Cross-Modal Adaptive Dual Association for Text-to-Image Person Retrieval

Text-to-image person re-identification (ReID) aims to retrieve images of a person based on a given textual description. The key challenge is to learn the relations between detailed information from visual and textual modalities. Existing works focus on learning a latent space to narrow the modality gap and further build local correspondences between two modalities. However, these methods assume that image-to-text and text-to-image associations are modality-agnostic, resulting in suboptimal associations. In this work, we show the discrepancy between image-to-text association and text-to-image association and propose CADA: Cross-Modal Adaptive Dual Association that finely builds bidirectional image-text detailed associations. Our approach features a decoder-based adaptive dual association module that enables full interaction between visual and textual modalities, allowing for bidirectional and adaptive cross-modal correspondence associations. Specifically, the paper proposes a bidirectional association mechanism: Association of text Tokens to image Patches (ATP) and Association of image Regions to text Attributes (ARA). We adaptively model the ATP based on the fact that aggregating cross-modal features based on mistaken associations will lead to feature distortion. For modeling the ARA, since the attributes are typically the first distinguishing cues of a person, we propose to explore the attribute-level association by predicting the masked text phrase using the related image region. Finally, we learn the dual associations between texts and images, and the experimental results demonstrate the superiority of our dual formulation. Codes will be made publicly available.

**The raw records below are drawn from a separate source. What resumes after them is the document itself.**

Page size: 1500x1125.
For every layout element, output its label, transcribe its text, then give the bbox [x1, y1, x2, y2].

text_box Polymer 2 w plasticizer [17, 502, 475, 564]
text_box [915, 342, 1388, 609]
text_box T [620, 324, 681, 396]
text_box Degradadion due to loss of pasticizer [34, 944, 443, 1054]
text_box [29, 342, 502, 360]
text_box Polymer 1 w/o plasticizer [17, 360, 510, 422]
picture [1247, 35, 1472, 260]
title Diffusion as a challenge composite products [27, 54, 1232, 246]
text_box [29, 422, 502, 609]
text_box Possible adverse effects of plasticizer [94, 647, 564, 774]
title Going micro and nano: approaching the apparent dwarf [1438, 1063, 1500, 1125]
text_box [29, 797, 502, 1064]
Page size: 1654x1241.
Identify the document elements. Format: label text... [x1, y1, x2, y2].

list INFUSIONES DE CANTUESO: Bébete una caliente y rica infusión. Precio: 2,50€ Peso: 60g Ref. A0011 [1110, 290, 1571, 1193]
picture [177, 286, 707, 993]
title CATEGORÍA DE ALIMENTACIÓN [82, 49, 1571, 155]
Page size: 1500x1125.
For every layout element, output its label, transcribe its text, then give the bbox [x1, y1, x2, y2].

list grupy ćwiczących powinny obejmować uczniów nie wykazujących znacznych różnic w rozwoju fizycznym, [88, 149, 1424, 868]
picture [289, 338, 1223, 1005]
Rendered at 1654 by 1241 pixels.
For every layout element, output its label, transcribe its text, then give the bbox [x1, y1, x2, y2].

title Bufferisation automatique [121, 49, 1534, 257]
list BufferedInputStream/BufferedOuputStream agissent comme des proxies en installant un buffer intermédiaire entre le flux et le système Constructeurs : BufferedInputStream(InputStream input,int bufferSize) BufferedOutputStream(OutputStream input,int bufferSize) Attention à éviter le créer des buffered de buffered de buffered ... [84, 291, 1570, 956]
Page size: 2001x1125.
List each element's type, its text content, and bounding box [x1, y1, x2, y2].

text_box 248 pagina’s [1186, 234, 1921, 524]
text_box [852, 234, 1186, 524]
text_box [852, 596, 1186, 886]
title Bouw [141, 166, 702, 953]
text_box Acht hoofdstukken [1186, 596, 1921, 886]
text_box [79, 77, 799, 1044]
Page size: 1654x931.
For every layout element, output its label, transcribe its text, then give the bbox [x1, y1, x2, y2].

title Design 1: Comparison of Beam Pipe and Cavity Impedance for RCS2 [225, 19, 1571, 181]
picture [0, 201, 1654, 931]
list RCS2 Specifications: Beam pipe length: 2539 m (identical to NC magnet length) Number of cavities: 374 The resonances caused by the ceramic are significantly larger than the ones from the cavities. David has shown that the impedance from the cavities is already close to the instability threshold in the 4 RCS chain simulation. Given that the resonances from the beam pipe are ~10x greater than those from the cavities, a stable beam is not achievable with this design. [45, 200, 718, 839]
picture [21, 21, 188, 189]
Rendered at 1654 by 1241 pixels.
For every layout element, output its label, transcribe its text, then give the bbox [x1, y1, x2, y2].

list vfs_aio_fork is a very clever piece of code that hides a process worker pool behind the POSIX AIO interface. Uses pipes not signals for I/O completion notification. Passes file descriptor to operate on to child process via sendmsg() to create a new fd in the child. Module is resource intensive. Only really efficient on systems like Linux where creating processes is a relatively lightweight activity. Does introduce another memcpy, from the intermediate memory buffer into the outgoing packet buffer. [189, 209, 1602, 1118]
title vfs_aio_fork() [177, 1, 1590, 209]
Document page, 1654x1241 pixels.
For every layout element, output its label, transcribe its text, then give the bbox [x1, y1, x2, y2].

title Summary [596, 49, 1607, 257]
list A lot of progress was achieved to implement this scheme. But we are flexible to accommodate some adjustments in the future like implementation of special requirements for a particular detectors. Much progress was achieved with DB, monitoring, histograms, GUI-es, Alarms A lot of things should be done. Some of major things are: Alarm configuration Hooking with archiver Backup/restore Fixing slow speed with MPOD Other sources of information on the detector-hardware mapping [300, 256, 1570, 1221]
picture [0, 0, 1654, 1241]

翻译：文本到图像行人重识别旨在根据给定的文本描述检索目标人物的图像。其关键挑战在于学习视觉与文本模态间细粒度信息的关联。现有方法致力于学习潜在空间以缩小模态鸿沟，并进一步构建两种模态间的局部对应关系。然而，这些方法假设图像到文本和文本到图像的关联是模态无关的，导致关联效果欠佳。本文揭示了图像到文本关联与文本到图像关联之间的差异性，并提出CADA：跨模态自适应双关联方法，以精细构建双向的图像-文本细粒度关联。我们的方法采用基于解码器的自适应双关联模块，实现视觉与文本模态间的充分交互，支持双向自适应的跨模态对应关联构建。具体而言，本文提出双向关联机制：文本令牌到图像块关联与图像区域到文本属性关联。基于错误关联聚合跨模态特征将导致特征畸变的认知，我们自适应建模ATP。针对ARA建模，由于属性通常是人物最显著的区别性线索，我们提出通过利用相关图像区域预测被掩码的文本短语来探索属性级关联。最终，我们学习文本与图像间的双关联，实验结果证明了双关联公式的优越性。代码将公开发布。